━━ Source data

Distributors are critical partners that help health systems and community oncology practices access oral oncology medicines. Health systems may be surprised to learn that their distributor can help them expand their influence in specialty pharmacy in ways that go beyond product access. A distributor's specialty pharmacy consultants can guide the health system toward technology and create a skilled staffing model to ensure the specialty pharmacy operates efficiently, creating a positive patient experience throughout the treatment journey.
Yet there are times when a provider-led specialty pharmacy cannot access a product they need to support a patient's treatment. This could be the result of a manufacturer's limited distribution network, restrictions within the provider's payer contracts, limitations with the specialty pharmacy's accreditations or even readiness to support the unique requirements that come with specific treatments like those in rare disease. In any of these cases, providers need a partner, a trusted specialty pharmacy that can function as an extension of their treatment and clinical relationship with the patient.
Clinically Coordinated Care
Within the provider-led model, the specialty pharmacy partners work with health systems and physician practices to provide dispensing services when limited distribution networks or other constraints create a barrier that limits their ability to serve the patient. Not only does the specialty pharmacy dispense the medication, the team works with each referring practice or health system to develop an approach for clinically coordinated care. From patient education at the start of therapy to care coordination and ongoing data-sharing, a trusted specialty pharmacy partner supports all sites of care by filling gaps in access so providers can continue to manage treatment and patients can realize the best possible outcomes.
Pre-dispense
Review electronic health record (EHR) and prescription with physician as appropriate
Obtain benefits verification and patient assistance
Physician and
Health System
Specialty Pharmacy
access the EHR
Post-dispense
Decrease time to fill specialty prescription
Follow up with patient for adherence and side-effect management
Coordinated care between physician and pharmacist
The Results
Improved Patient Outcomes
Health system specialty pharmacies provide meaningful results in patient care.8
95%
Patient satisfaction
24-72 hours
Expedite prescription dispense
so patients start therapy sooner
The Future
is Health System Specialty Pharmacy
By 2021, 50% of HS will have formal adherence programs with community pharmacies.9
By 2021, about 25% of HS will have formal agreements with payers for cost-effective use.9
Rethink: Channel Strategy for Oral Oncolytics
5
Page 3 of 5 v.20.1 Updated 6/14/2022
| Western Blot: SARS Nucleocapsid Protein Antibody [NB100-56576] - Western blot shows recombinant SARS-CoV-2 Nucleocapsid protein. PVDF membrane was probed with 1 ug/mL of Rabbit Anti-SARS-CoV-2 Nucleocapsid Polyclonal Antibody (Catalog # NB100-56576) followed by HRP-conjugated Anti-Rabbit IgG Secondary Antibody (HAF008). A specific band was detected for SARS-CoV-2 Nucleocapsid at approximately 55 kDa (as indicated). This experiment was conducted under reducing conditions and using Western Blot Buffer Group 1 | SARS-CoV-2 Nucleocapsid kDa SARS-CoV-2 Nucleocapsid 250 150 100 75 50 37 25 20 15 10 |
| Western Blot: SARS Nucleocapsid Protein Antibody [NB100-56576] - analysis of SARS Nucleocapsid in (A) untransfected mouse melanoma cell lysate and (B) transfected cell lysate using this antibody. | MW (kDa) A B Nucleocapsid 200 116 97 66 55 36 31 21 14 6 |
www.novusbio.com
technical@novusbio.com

━━━━

● **Task brief**
Set down each entry from above once more, exactly as written.

● **Completed task**
Distributors are critical partners that help health systems and community oncology practices access oral oncology medicines. Health systems may be surprised to learn that their distributor can help them expand their influence in specialty pharmacy in ways that go beyond product access. A distributor's specialty pharmacy consultants can guide the health system toward technology and create a skilled staffing model to ensure the specialty pharmacy operates efficiently, creating a positive patient experience throughout the treatment journey.
Yet there are times when a provider-led specialty pharmacy cannot access a product they need to support a patient's treatment. This could be the result of a manufacturer's limited distribution network, restrictions within the provider's payer contracts, limitations with the specialty pharmacy's accreditations or even readiness to support the unique requirements that come with specific treatments like those in rare disease. In any of these cases, providers need a partner, a trusted specialty pharmacy that can function as an extension of their treatment and clinical relationship with the patient.
Clinically Coordinated Care
Within the provider-led model, the specialty pharmacy partners work with health systems and physician practices to provide dispensing services when limited distribution networks or other constraints create a barrier that limits their ability to serve the patient. Not only does the specialty pharmacy dispense the medication, the team works with each referring practice or health system to develop an approach for clinically coordinated care. From patient education at the start of therapy to care coordination and ongoing data-sharing, a trusted specialty pharmacy partner supports all sites of care by filling gaps in access so providers can continue to manage treatment and patients can realize the best possible outcomes.
Pre-dispense
Review electronic health record (EHR) and prescription with physician as appropriate
Obtain benefits verification and patient assistance
Physician and
Health System
Specialty Pharmacy
access the EHR
Post-dispense
Decrease time to fill specialty prescription
Follow up with patient for adherence and side-effect management
Coordinated care between physician and pharmacist
The Results
Improved Patient Outcomes
Health system specialty pharmacies provide meaningful results in patient care.8
95%
Patient satisfaction
24-72 hours
Expedite prescription dispense
so patients start therapy sooner
The Future
is Health System Specialty Pharmacy
By 2021, 50% of HS will have formal adherence programs with community pharmacies.9
By 2021, about 25% of HS will have formal agreements with payers for cost-effective use.9
Rethink: Channel Strategy for Oral Oncolytics
5
Page 3 of 5 v.20.1 Updated 6/14/2022
| Western Blot: SARS Nucleocapsid Protein Antibody [NB100-56576] - Western blot shows recombinant SARS-CoV-2 Nucleocapsid protein. PVDF membrane was probed with 1 ug/mL of Rabbit Anti-SARS-CoV-2 Nucleocapsid Polyclonal Antibody (Catalog # NB100-56576) followed by HRP-conjugated Anti-Rabbit IgG Secondary Antibody (HAF008). A specific band was detected for SARS-CoV-2 Nucleocapsid at approximately 55 kDa (as indicated). This experiment was conducted under reducing conditions and using Western Blot Buffer Group 1 | SARS-CoV-2 Nucleocapsid kDa SARS-CoV-2 Nucleocapsid 250 150 100 75 50 37 25 20 15 10 |
| Western Blot: SARS Nucleocapsid Protein Antibody [NB100-56576] - analysis of SARS Nucleocapsid in (A) untransfected mouse melanoma cell lysate and (B) transfected cell lysate using this antibody. | MW (kDa) A B Nucleocapsid 200 116 97 66 55 36 31 21 14 6 |
www.novusbio.com
technical@novusbio.com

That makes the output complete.